Finalement, la méconnaissance de la langue toucha la capacité des enfants à communiquer avec leurs anciens et limitant ainsi leur accès à des enseignements culturels et spirituels.

Dans les années 1960, les familles ont été l’objet, d’un autre ensemble de pratiques et des politiques discriminatoires connues, comme la « révélation sur les amérindiens des années 1960 » (The60’s Scoop).  Où comment  les enfants ont été retiré de leurs familles  (jusque dans les années 1980),  et  remis à des agences d’adoption, des centres d’accueil, puis adoptés par des familles  blanches et, ils perdirent de nouveau le contact avec leurs communautés d’origine, qui à leur tour se retrouvèrent sans enfants.

Mobilisation sociale

Avant le manque de coordination et le manque de mesures de la police, ce sont les organisations civiles et humanitaires, spécialement autochtones (las indígenas), qui ont mis en marche les recherches sur les femmes disparues (investigacionessobre las mujeres desaparecidas) -  par un rapprochement et la collaboration des familles de victimes ;
- la création de base de données pour le recouvrement d’informations ; -  des protocoles appropriés aux résultats policiers.

Et ce, grâce à Amnesty International, qui fit connaître en 2004.cette affaire à l’opinion publique canadienne au moyen du rapport sur les « sœurs Stolen » (StolenSisters).
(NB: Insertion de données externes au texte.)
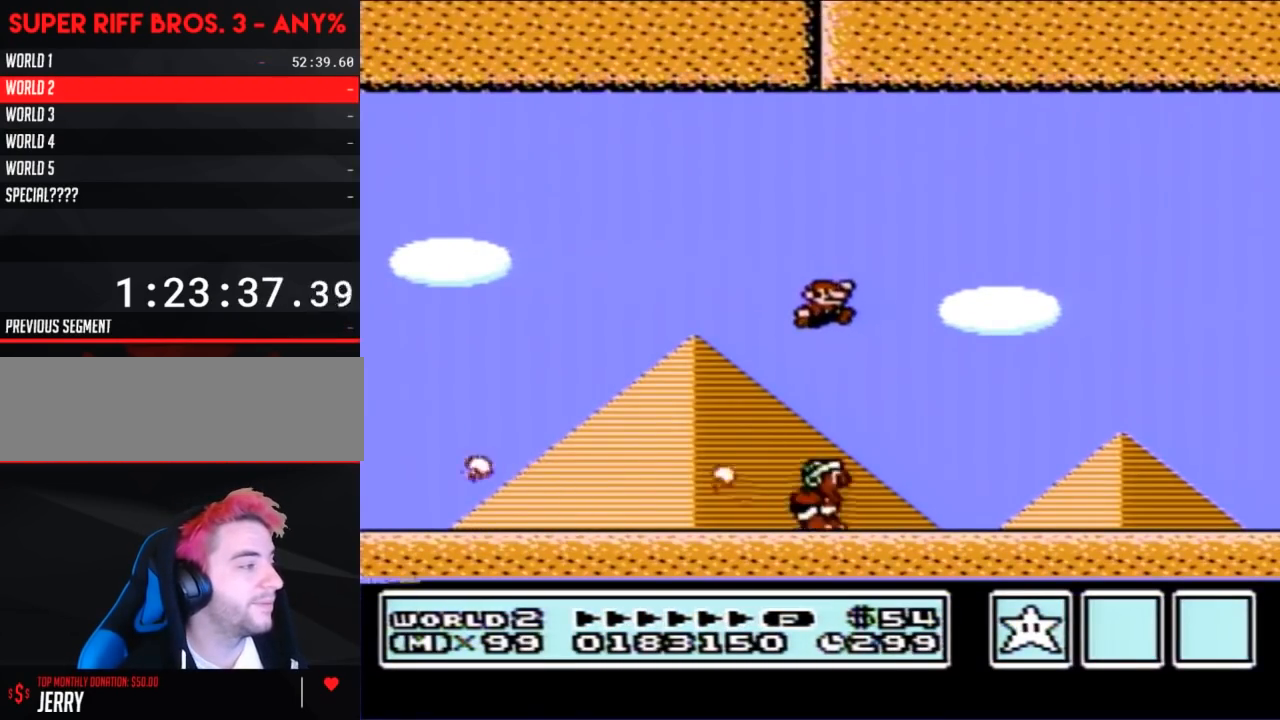
{"buttons": ["B", "DPAD_RIGHT"], "events": []}
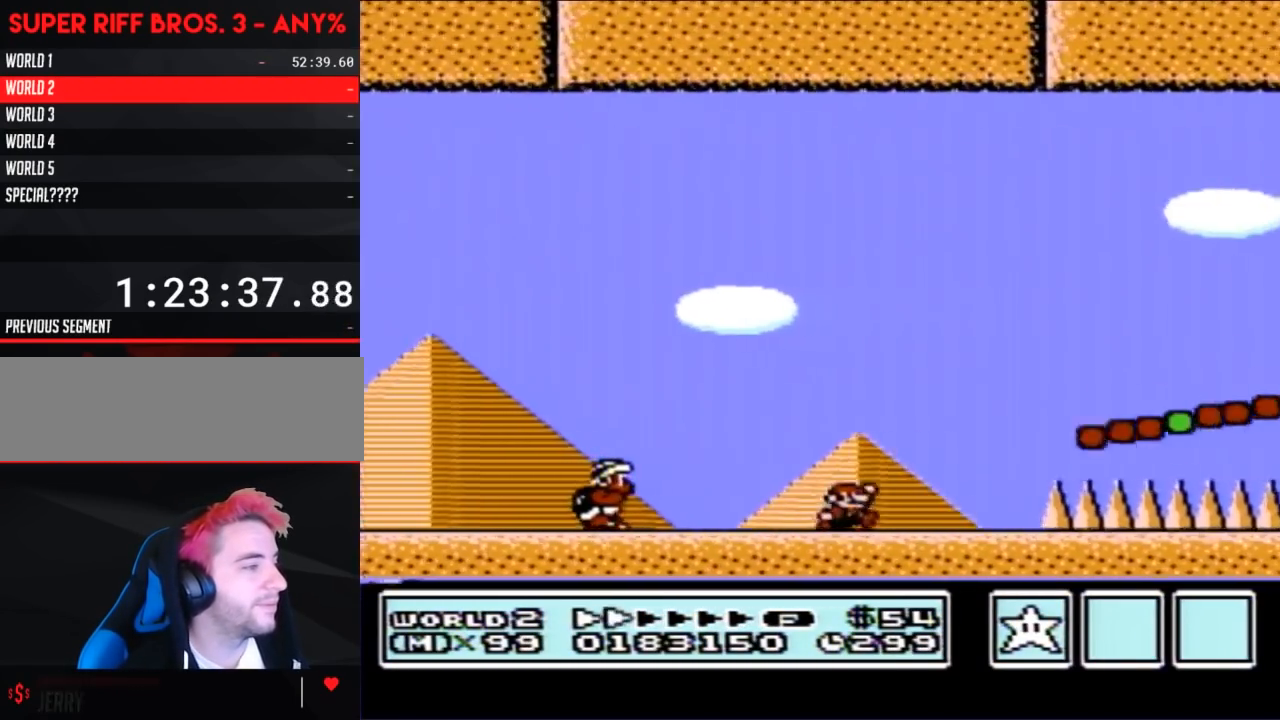
{"buttons": ["B", "DPAD_RIGHT"], "events": [[67, "A", "down"], [317, "A", "up"]]}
Et des marches chaque 4 octobre, le jour anniversaire de la disparition et de l’assassinat de de Gladys Tolley, qui a eu pour résultat une certaine visibilité sur le féminicide des amérindiennes  auprès de l’opinion publique canadienne. Et suite à la pression de la société civile sur le gouvernement fédéral, pour qu’il agisse, et réalise une enquête pour faire la lumière sur les crimes et promouvoir les droits à la sécurité de toutes les femmes.

Des enquêtes pour le moment, que l’administration du Premier ministre Harper (Harpersigue siendo renuente) continuent à rechigner.



Note :

 (*) Journaliste spécialisée en communication pour la construction de la paix dans les conflits internationaux. Analyste et chercheuse à l’Observatoire sur la couverture des Conflits à l’Université Autonome de Barcelone dans le domaine des abus infligés aux femmes dans un contexte de haute violence et de désastres humanitaires. Et  sur les sujets amérindiens ou autochtones, mouvements sociaux et alternatives pacifiques au capitalisme.

(1) Patrilinéaire : « Se dit d'un mode de filiation pour lequel seule compte la parenté paternelle. (Le nom, les privilèges, l'appartenance à un clan ou à une classe se transmettent du père et des parents du père aux enfants ; aucun droit n'est reconnu aux parents du côté maternel.) ».